I told myself every single day, that the boy was better off with the Master. With him in the Manor our family’s respectable reputation and honour would be at stake. He wasn’t loved, sure, but the daggers that would be shot at him at home by my mother and father were worse and the starvation in the crooked streets of London would lead to a quick demise. Now, I think of it, I was only lying to myself. Anything would have been better than what he had to endure in the end.

I was the only one out of all of us who cared, but obviously I didn’t care enough. Now, all he has left in this world are shadows.

Mother couldn’t care less when I told her about her ‘beloved’ child’s misfortune who didn’t know the definition of mother. Shaking her overdressed head, she made me promise again not to tell my oblivious father about her previous lover’s child. My unfaithful mother. The picture still burns at the back my head; a weeping babe thrown into the tarnished arms of the master sweep 8 years ago.

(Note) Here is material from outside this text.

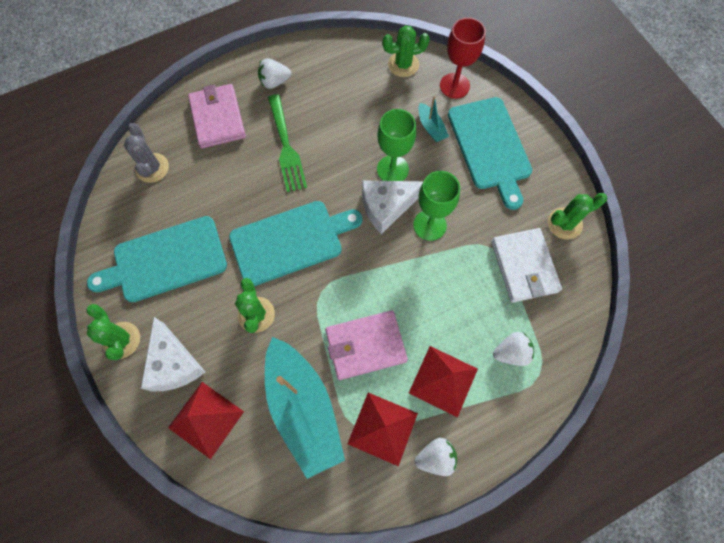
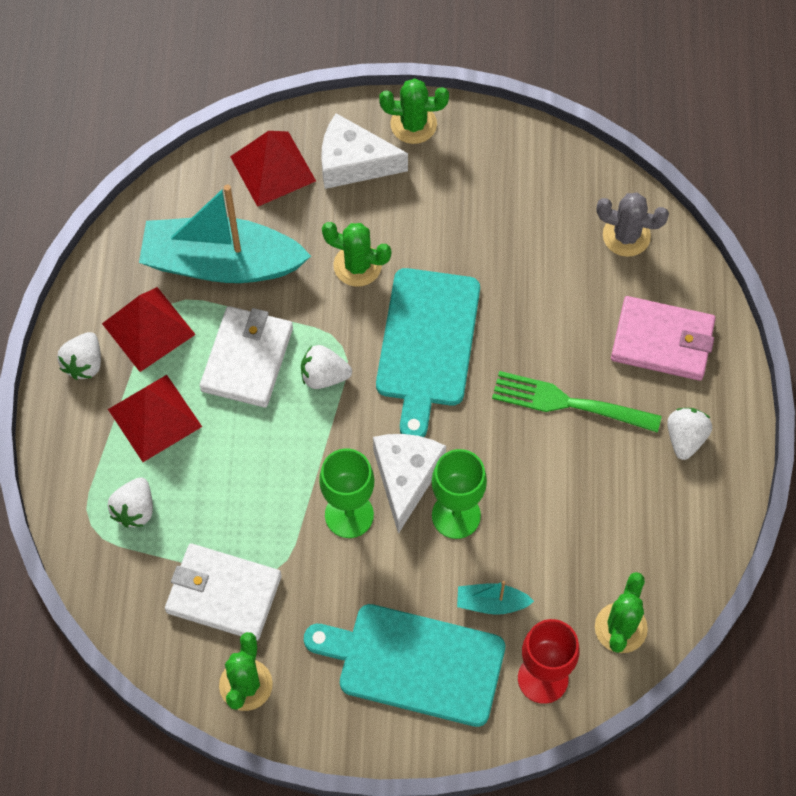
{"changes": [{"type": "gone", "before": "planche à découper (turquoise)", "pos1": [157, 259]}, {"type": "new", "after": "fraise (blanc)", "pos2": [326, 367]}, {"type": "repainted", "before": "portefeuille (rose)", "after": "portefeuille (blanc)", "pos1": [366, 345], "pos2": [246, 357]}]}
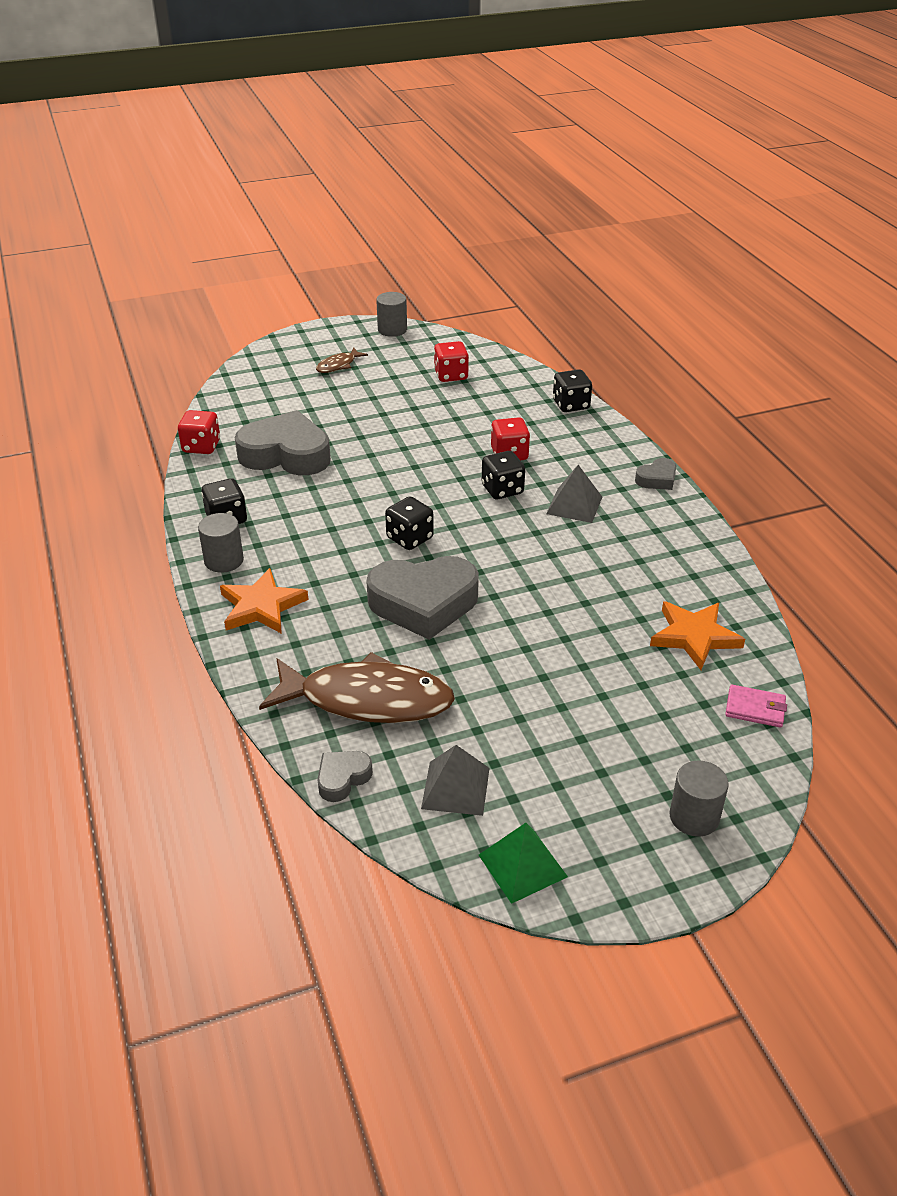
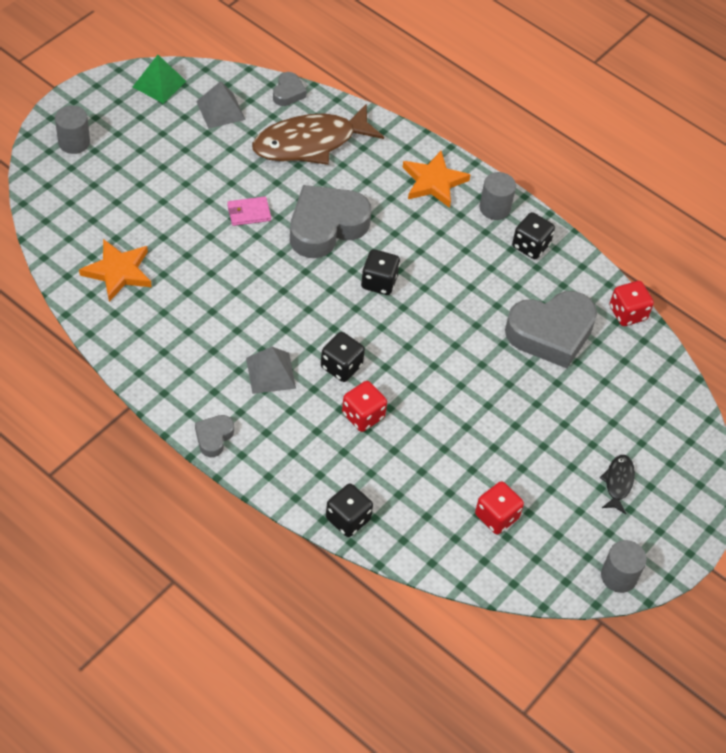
{"changes": [{"type": "shifted", "before": "portefeuille (rose)", "pos1": [756, 706], "pos2": [249, 211]}, {"type": "repainted", "before": "poisson (marron)", "after": "poisson (noir)", "pos1": [342, 360], "pos2": [617, 484]}]}
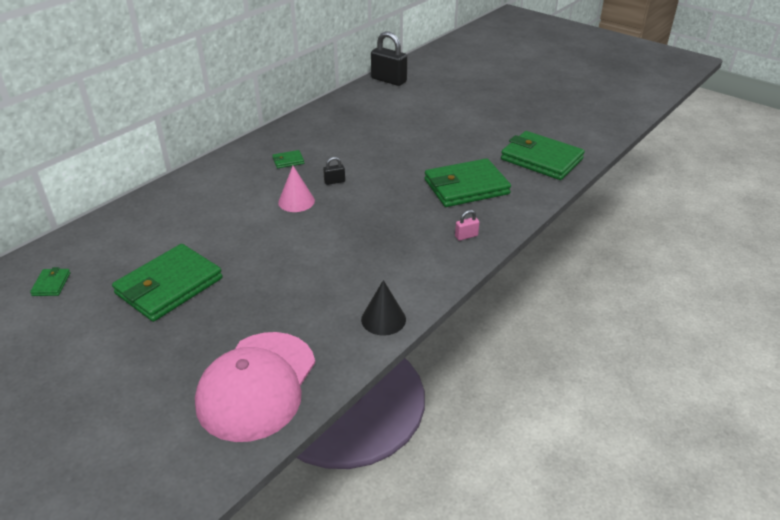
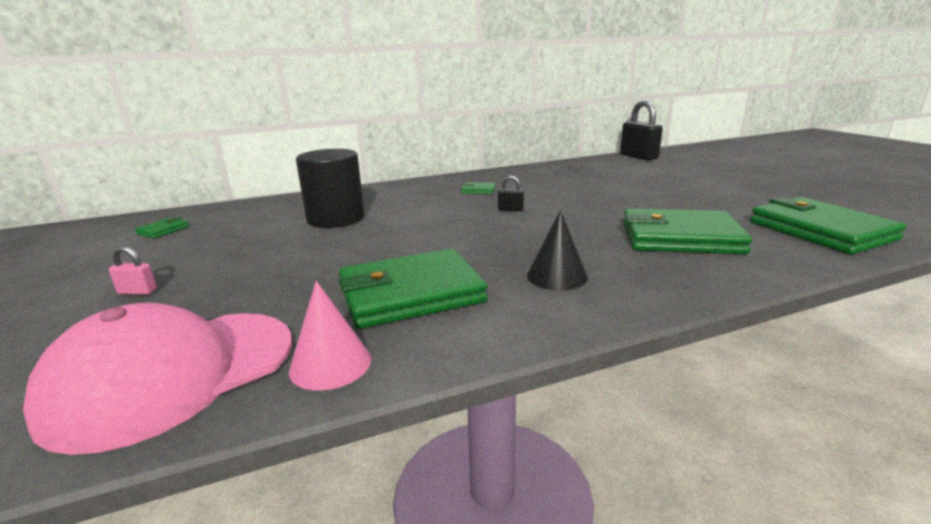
{"changes": [{"type": "new", "after": "cylindre (noir)", "pos2": [330, 188]}, {"type": "shifted", "before": "portefeuille (vert)", "pos1": [167, 283], "pos2": [413, 288]}, {"type": "shifted", "before": "cône (rose)", "pos1": [296, 189], "pos2": [330, 336]}, {"type": "shifted", "before": "cône (noir)", "pos1": [383, 308], "pos2": [557, 250]}, {"type": "shifted", "before": "cadenas (rose)", "pos1": [467, 225], "pos2": [133, 270]}]}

I should have told father, when he returned, of what mother had done, but the thought of another son in the house made my 10 year old self shiver, green in envy. How petty it was, now I think back.

Yet, I still found myself visiting in the cold nights as the years passed. It began as a game, I was the guardian angel- like the ones in the bible- teaching him to read picture books and giving him my bars of chocolate now and then, but I never granted him what he actually needed from me. I never freed him from the fate of chimney sweeping. I had the money. I had the power. I didn’t have the guts. Now I’m too late.

Rubbing my swollen red eyes, I try to remember. His tarnished face was a tinted mystery, as black as a raven’s feather, cut and bruised along the bones, though it never seemed to bother him, stance hunched, no shoes and ripped clothes- though I had more than plenty to spare and the only sunshine in his life concentrated into a pair of green gleaming eyes that had seen too little.

It must have been hard for those eyes. The only image they would have ever seen would have been the soot thrown by the very devils claws. In sleep, in day, in chimneys, in rest, everywhere. But the eyes always seemed to laugh when I was there. Maybe he was never taught the meaning of pain? If I were him I would have killed myself for heaven sounds a better option than being forced up a dark abyss, but then again the boy did refer to churches as shop windows with funny pictures on them. I miss that naivety.